There is a transmitter in Shangqiu, Henan, 1355Km away according to google. The signal has a reach of 1500Km. So it's near end of reach.
Anybody here knows?
Do radio controlled wrist watches work in Hong Kong?
There is a transmitter in Shangqiu, Henan, 1355Km away according to google. The signal has a reach of 1500Km. So it's near end of reach.
Anybody here knows?
Yep. There are threads passim here about it.
Thanks. Good to know, saw that Seiko Rolex Explorer lookalike but wasn't sure it works here.
Taiwan IS closer. However Seiko tunes only to a few transmitters, and (at least for the ones I got) Taiwan isn't included.
I got two, one has the 7B52 caliber - which is Japan only. So outside Japan it works like a normal quartz watch.
The other has a 7B72 caliber and can tune to a few transmitters, including the one the Henan. So far I don't know if it really does.
Thinking about it, GPS watches get the time signal from satellites and should be similar accurate - and work everywhere. They might be a better option for ultra-high-accuracy watches.
The China transmitter, BPC, transmits at 68.5KHz, worst case might be possible to build something with a RasPi.

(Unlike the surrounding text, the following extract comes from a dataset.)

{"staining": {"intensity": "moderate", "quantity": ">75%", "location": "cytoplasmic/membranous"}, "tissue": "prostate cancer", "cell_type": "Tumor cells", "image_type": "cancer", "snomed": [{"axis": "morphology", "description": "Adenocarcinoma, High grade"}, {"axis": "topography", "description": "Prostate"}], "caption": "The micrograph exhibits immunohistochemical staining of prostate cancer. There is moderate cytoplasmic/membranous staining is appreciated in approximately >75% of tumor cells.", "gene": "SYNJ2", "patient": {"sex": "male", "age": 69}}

Yes. There are aps that can mimic various protocols with your phone time. And phone times comes typically from a very accurate source. So that's totally fine. But you need to gat the accurate time to your watch.
Latest: The 7B72 caliber (many Seiko SBTM model I presume) gets the China signal (BPC 68.5KHz) fine. I left it last night near a window and this morning it signaled "success".
For the older 7B52 caliber watch I got an android signal emulator. You simply set the watch to manual receive and put it next to the phone speaker (watch antenna is at 09:00). After a few Minutes it synced fine. Room should be quit and no EMF noise (router etc) too close. Watch must be set to Japan time zone too to set the local time correctly.